[Collected data]
◇ ◇ ◇ ◇

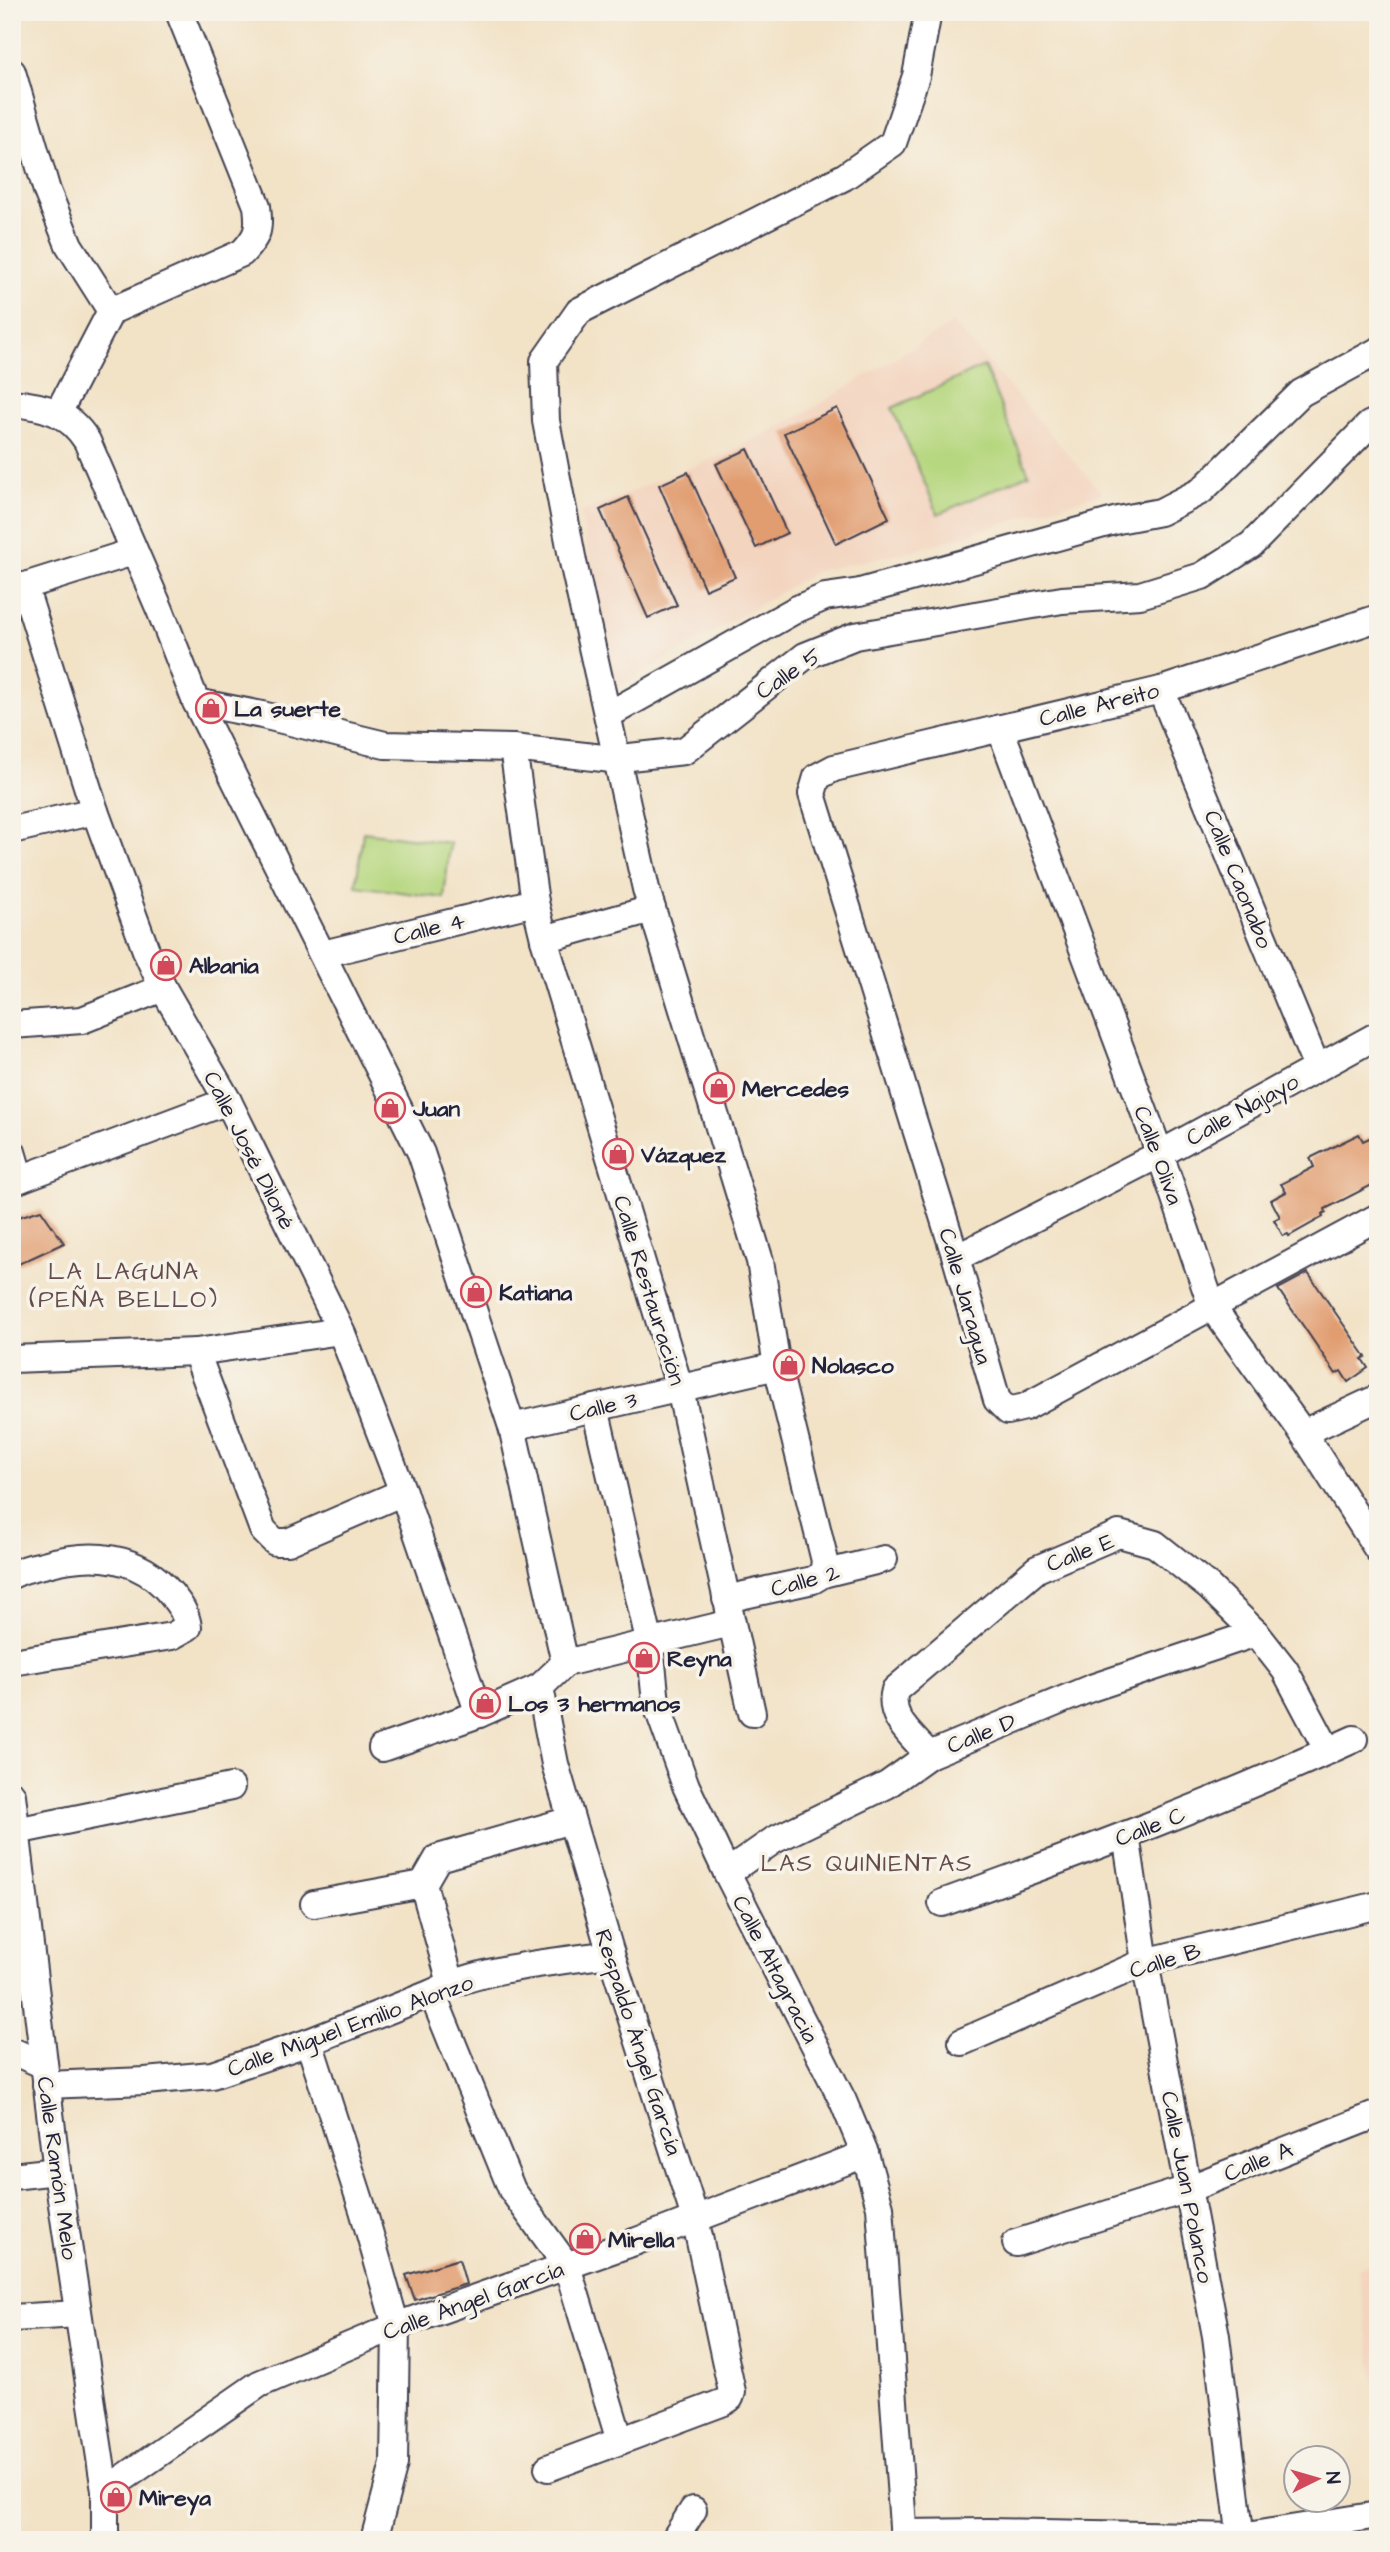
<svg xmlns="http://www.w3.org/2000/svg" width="1390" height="2552" viewBox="0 0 1390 2552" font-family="'Architects Daughter',sans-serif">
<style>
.built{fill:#f3d4bf}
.green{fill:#b6d77f;stroke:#6c7c5d;stroke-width:2}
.building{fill:#e19c6f}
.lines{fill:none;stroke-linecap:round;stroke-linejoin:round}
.minor-casing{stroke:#413f50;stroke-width:30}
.minor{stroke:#fff;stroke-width:26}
.labels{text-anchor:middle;stroke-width:7;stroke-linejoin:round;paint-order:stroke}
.street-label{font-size:23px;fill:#22223b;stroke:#f7f3e8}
.poi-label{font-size:23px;font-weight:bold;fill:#22223b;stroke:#f7f3e8;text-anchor:start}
.neighbourhood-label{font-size:24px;letter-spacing:2px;fill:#654d4d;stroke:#f7f3e8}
</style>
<rect width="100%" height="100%" fill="#f7f3e8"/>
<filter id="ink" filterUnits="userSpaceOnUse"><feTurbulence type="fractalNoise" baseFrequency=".0143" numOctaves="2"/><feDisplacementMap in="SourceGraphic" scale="14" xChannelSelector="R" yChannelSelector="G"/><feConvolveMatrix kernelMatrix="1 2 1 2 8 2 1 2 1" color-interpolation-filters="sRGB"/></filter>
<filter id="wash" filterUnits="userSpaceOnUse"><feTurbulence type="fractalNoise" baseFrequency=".00686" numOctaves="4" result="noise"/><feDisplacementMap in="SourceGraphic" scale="28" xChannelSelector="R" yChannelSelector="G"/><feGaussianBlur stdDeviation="1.57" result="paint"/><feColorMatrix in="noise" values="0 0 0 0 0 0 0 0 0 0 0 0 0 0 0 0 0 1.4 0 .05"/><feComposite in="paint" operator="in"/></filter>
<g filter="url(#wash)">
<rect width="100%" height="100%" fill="#f2e2c6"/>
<g class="built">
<polygon points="953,323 1102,493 919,549 817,571 612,691 581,512 729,452 805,413"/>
<polygon points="1378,2262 1378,2408 1358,2268"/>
</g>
<g class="green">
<polygon points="984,366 1029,474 938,514 892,408"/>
<polygon points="363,832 450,843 444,898 356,886"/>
</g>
<g id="blocks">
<g class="building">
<polygon points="837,408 889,518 836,544 784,433"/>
<polygon points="748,449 787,533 756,548 716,464"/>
<polygon points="688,472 735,577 705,590 659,485"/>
<polygon points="628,497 677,605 648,618 600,510"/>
<polygon points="1359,1134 1363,1141 1378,1134 1378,1182 1325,1209 1326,1212 1322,1214 1323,1217 1289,1236 1288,1234 1283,1236 1274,1220 1280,1217 1271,1200 1286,1192 1281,1184 1314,1167 1310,1158"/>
<polygon points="41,1210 64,1243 12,1267 12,1219"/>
<polygon points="1308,1273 1366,1357 1362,1359 1368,1368 1348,1382 1341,1371 1336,1374 1278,1289"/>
<polygon points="459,2259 466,2284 415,2300 406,2275"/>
</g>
</g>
</g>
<g filter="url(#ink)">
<use href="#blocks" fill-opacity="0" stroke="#413f50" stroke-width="2"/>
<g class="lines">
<g class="minor-casing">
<g id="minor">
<polyline points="12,72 47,191 69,245 111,311"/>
<path d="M12,403C45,406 69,412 87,441L160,610L196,702L421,1153L512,1427L565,1663"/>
<path d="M58,413L111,311L242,253C258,236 260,230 257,206L179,12"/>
<polyline points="24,586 95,811 147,953 163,988 228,1101 341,1331 403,1492 479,1714"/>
<polyline points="12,590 133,552"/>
<polyline points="1378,618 1161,690 834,768 817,777 812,794 956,1258 997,1400 1008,1411 1025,1407 1378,1217"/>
<polyline points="1161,690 1317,1068"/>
<polyline points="196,702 262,715 385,745 513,748 612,759 684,751 805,656 855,636 1062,600 1140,595 1202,576 1251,545 1369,425 1378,421"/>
<polyline points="608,715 797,609 825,597 860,592 1118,520 1160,512 1201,491 1301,393 1378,351"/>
<polyline points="1000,728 1160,1154 1212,1307 1303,1433 1378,1550"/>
<polyline points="513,748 535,902 544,939 680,1389 752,1713"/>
<polyline points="12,830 95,811"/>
<polyline points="544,939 652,909"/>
<polyline points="323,954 535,902"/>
<polyline points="12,1025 82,1020 163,988"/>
<polyline points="12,1152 20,1179"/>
<polyline points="12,1182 228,1101"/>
<polyline points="956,1258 1160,1154 1378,1035"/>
<polyline points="196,1352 263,1530 275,1542 288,1542 403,1492"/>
<polyline points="12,1359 196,1352 341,1331"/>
<polyline points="595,1408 650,1644 656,1703 686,1786 727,1873 843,2101 865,2154 880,2207 904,2540"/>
<polyline points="512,1427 777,1366"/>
<polyline points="1303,1433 1378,1398"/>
<polyline points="823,1574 825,1561 777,1366 760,1261 646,889 573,562 546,421 544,361 579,311 844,177 893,143 916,76 928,12"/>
<path d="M12,1575C21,1570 33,1567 43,1565C89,1552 138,1553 171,1594C180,1605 186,1613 188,1627L172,1636L12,1662"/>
<polyline points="726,1599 813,1580 823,1574 884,1559"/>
<polyline points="540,1687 555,1764 611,1954 695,2218 732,2392 730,2398 724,2402 548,2468"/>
<polyline points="382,1748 479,1714 540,1687 565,1663 731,1623"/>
<path d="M929,1755C912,1735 887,1718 895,1690L1037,1569L1119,1534L1155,1544L1209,1587L1256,1633L1285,1670L1328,1751"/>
<polyline points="12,1795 57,2171 105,2491 105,2540"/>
<polyline points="16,1831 231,1787"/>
<polyline points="1126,1835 1145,1962 1216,2336 1241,2540"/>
<polyline points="727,1873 774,1840 887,1785 929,1755 1091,1688 1256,1633"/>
<path d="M942,1903C1081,1853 1219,1801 1354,1739"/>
<polyline points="314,1904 423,1884"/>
<polyline points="451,1983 423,1884 438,1858 571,1820"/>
<polyline points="432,1993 512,2190 567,2266 620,2441"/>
<polyline points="309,2042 363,2210 396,2326 394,2464 374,2540"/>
<polyline points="962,2042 1145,1962 1378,1905"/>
<polyline points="12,2051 44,2065"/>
<path d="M46,2085L145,2081L212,2075L309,2042L432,1993C482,1967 555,1962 611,1954"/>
<polyline points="12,2176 57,2171"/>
<polyline points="1016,2243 1188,2189 1378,2114"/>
<polyline points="12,2318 78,2314"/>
<polyline points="105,2491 259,2384 396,2326 637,2241 865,2154"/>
<polyline points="903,2533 989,2532 1241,2537 1378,2515"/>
<polyline points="674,2540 693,2510"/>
</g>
</g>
<use href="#minor" class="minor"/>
</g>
</g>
<defs>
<g id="shop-ring" transform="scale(1.575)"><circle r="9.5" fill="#f7f3e8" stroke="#d1495b" stroke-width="1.5"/><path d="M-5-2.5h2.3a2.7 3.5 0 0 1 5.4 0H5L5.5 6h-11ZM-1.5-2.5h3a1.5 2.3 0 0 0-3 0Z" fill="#d1495b"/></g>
</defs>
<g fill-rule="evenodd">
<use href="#shop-ring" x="211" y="708"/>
<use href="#shop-ring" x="166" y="965"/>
<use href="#shop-ring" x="719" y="1088"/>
<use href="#shop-ring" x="390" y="1108"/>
<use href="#shop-ring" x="618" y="1154"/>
<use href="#shop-ring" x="476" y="1292"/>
<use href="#shop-ring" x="789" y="1365"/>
<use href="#shop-ring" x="644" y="1658"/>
<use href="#shop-ring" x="485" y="1703"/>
<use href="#shop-ring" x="585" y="2239"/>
<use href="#shop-ring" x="116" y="2497"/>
</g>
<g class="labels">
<g class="street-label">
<text transform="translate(788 673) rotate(-34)" y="8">Calle 5</text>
<text transform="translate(1099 704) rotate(-14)" y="8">Calle Areito</text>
<text transform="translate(1239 879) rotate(68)" y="8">Calle Caonabo</text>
<text transform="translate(429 928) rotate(-14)" y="8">Calle 4</text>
<text transform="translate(1242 1109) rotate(-29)" y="8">Calle Najayo</text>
<text transform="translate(250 1150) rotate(63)" y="8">Calle José Diloné</text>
<text transform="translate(1159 1155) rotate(70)" y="8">Calle Oliva</text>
<text transform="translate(650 1290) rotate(73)" y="8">Calle Restauración</text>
<text transform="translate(966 1296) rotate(74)" y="8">Calle Jaragua</text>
<text transform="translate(603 1406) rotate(-13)" y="8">Calle 3</text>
<text transform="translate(1080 1552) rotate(-21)" y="8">Calle E</text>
<text transform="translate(805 1580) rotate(-15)" y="8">Calle 2</text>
<text transform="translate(981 1733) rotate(-22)" y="8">Calle D</text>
<text transform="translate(1150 1826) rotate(-21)" y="8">Calle C</text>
<text transform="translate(1165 1960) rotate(-17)" y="8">Calle B</text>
<text transform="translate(776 1969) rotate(63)" y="8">Calle Altagracia</text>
<text transform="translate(350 2025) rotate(-20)" y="8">Calle Miguel Emilio Alonzo</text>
<text transform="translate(639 2042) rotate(72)" y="8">Respaldo Ángel García</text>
<text transform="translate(1258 2161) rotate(-22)" y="8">Calle A</text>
<text transform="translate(58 2168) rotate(82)" y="8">Calle Ramón Melo</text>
<text transform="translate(1188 2187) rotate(79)" y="8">Calle Juan Polanco</text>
<text transform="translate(473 2300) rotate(-20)" y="8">Calle Ángel García</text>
</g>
<g class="poi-label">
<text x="234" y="716">La suerte</text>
<text x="189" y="973">Albania</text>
<text x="742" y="1096">Mercedes</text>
<text x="413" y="1116">Juan</text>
<text x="641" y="1162">Vázquez</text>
<text x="499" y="1300">Katiana</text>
<text x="812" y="1373">Nolasco</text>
<text x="667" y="1666">Reyna</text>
<text x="508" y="1711">Los 3 hermanos</text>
<text x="608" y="2247">Mirella</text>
<text x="139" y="2505">Mireya</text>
</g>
<g class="neighbourhood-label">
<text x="124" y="1279">LA LAGUNA<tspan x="124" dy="28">(PEÑA BELLO)</tspan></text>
<text x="867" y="1871">LAS QUINIENTAS</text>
</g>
</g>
<rect width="1390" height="2552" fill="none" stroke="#f7f3e8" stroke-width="42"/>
<g transform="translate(1317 2479) rotate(85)"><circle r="33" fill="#f7f3e8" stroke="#a29fa3" stroke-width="2"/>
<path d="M0-5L12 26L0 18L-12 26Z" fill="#d1495b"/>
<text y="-10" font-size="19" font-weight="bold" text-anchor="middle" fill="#22223b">N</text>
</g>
</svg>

◇ ◇ ◇ ◇

• **What you should do**: Each line of the data that has the string "baseFrequency" should be returned.

• **Solution below**:
<filter id="ink" filterUnits="userSpaceOnUse"><feTurbulence type="fractalNoise" baseFrequency=".0143" numOctaves="2"/><feDisplacementMap in="SourceGraphic" scale="14" xChannelSelector="R" yChannelSelector="G"/><feConvolveMatrix kernelMatrix="1 2 1 2 8 2 1 2 1" color-interpolation-filters="sRGB"/></filter>
<filter id="wash" filterUnits="userSpaceOnUse"><feTurbulence type="fractalNoise" baseFrequency=".00686" numOctaves="4" result="noise"/><feDisplacementMap in="SourceGraphic" scale="28" xChannelSelector="R" yChannelSelector="G"/><feGaussianBlur stdDeviation="1.57" result="paint"/><feColorMatrix in="noise" values="0 0 0 0 0 0 0 0 0 0 0 0 0 0 0 0 0 1.4 0 .05"/><feComposite in="paint" operator="in"/></filter>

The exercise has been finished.